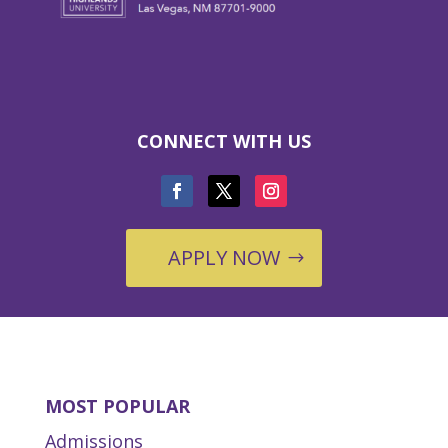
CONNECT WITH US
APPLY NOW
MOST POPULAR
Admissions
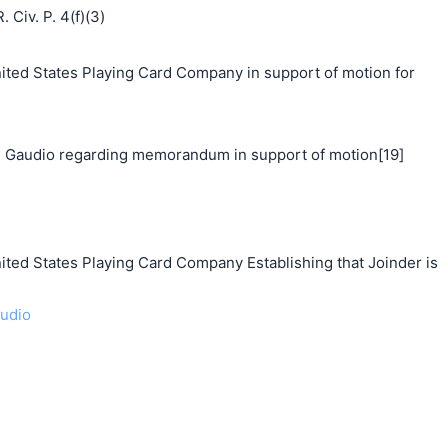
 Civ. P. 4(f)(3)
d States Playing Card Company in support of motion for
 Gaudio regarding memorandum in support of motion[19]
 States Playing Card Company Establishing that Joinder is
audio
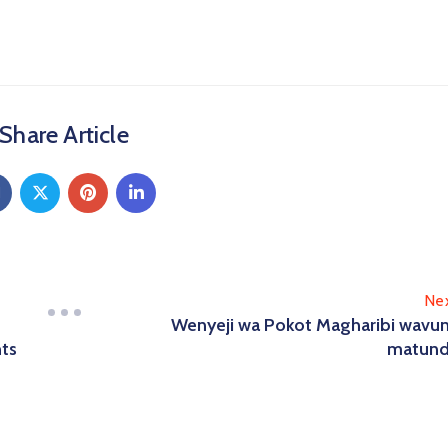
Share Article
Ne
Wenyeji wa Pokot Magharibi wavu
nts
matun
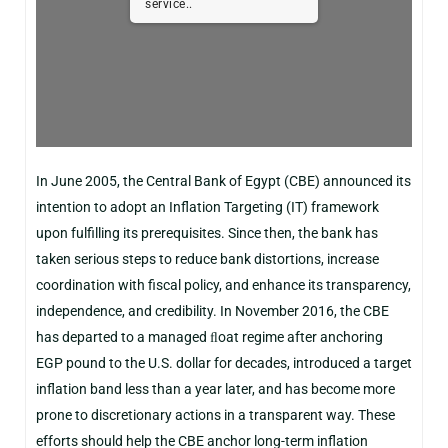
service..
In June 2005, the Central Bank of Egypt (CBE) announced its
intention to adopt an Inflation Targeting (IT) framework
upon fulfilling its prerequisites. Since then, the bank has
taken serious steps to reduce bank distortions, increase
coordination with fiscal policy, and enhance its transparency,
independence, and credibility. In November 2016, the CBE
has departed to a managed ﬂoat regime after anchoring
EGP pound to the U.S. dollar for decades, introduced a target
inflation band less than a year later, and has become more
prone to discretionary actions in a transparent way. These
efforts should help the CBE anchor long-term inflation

**Activity:**
Reproduce the text of all the records above line for line, with no changes. Leave out the picture placeholders.

**Output below:**
CONNECT WITH US
APPLY NOW
MOST POPULAR
Admissions
 Civ. P. 4(f)(3)
d States Playing Card Company in support of motion for
 Gaudio regarding memorandum in support of motion[19]
 States Playing Card Company Establishing that Joinder is
audio
Share Article
Ne
Wenyeji wa Pokot Magharibi wavu
nts
matun
service..
In June 2005, the Central Bank of Egypt (CBE) announced its
intention to adopt an Inflation Targeting (IT) framework
upon fulfilling its prerequisites. Since then, the bank has
taken serious steps to reduce bank distortions, increase
coordination with fiscal policy, and enhance its transparency,
independence, and credibility. In November 2016, the CBE
has departed to a managed ﬂoat regime after anchoring
EGP pound to the U.S. dollar for decades, introduced a target
inflation band less than a year later, and has become more
prone to discretionary actions in a transparent way. These
efforts should help the CBE anchor long-term inflation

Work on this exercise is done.